Computer First Predicts Presidential Election

November 4, 1952

As part of a publicity stunt to help boost sales, Remington Rand collaborates with CBS to have its UNIVAC computer predict the results of the 1952 US presidential election between Dwight Eisenhower and Adlai Stevenson live on air. Because the pre-election polls had the election very close, the publicity surrounding a computer predicting the winner generated a lot of popular interest.
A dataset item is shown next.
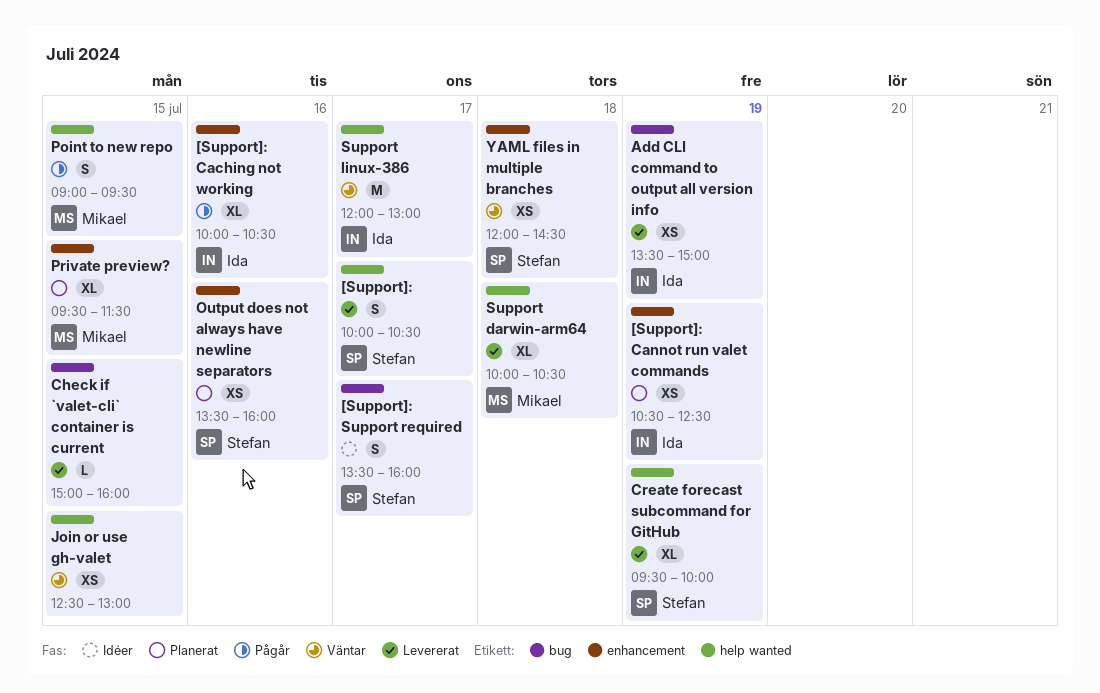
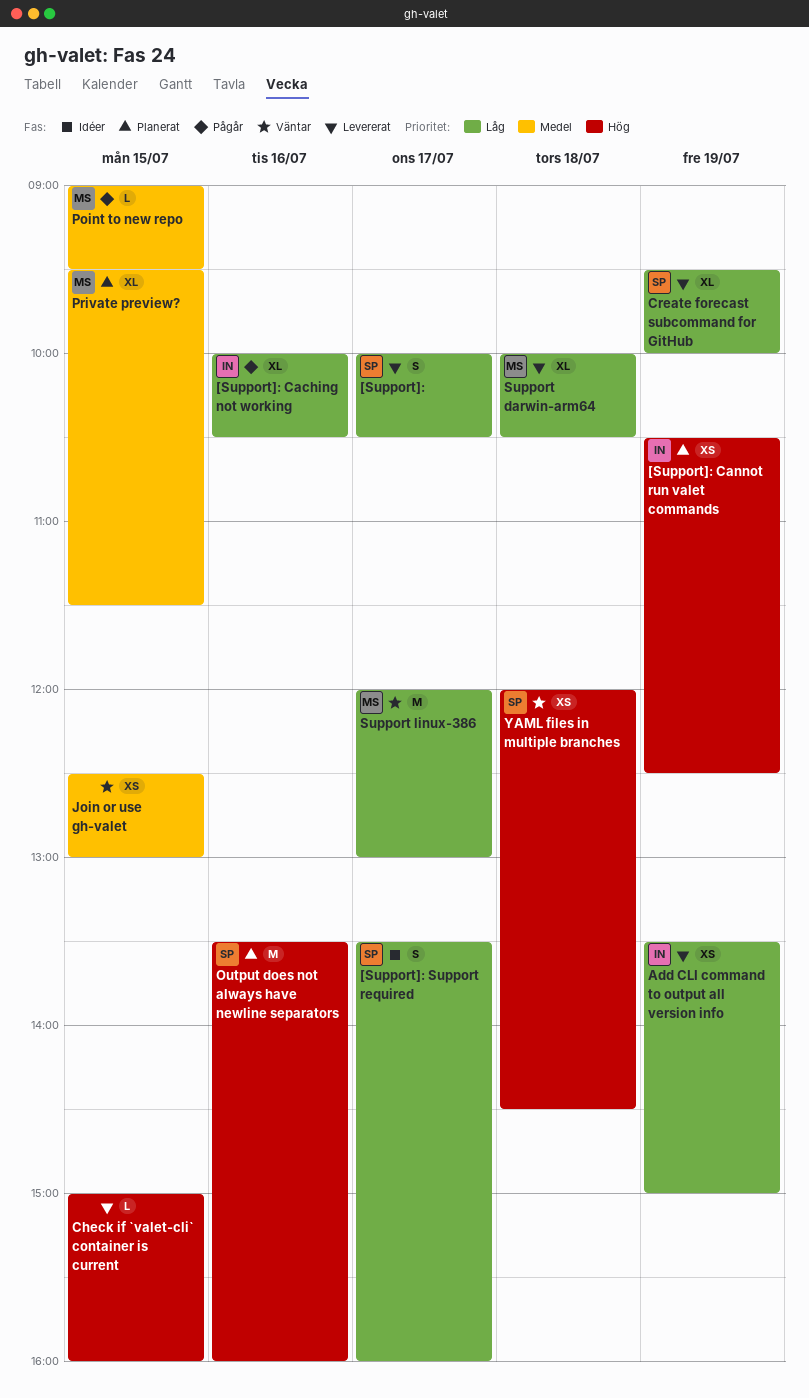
Output does not always have newline separators, estimate: XS -> M
Point to new repo, estimate: S -> L
Support linux-386, owner: Ida -> Mikael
UNIVAC correctly predicted a landslide victory by Eisenhower early in the evening after only 3 million votes had been returned and entered into the system. However, because it was so different than the expected result, the decision was made to hold back the computerized prediction. It appears that both Remington Rand and CBS feared the computer was incorrect so they didn’t want to take the risk. It was only late in the broadcast when continuing returns seemed to indicate that UNIVAC was in fact correct, did CBS announce the landslide prediction from the computer and the fact it had done so hours earlier. In the end, UNIVAC had come within 3.5% of the popular vote, within 4 electoral votes, and predicted 100-1 odds of the Eisenhower victory.

The publicity stunt worked as UNIVAC became relatively famous. For a time people started calling all computers “UNIVACs”, it was featured on the cover of a Superman comic book, and in a Looney Toons cartoon. By the next presidential election 4 years later, all 3 major networks were using computers to predict the results.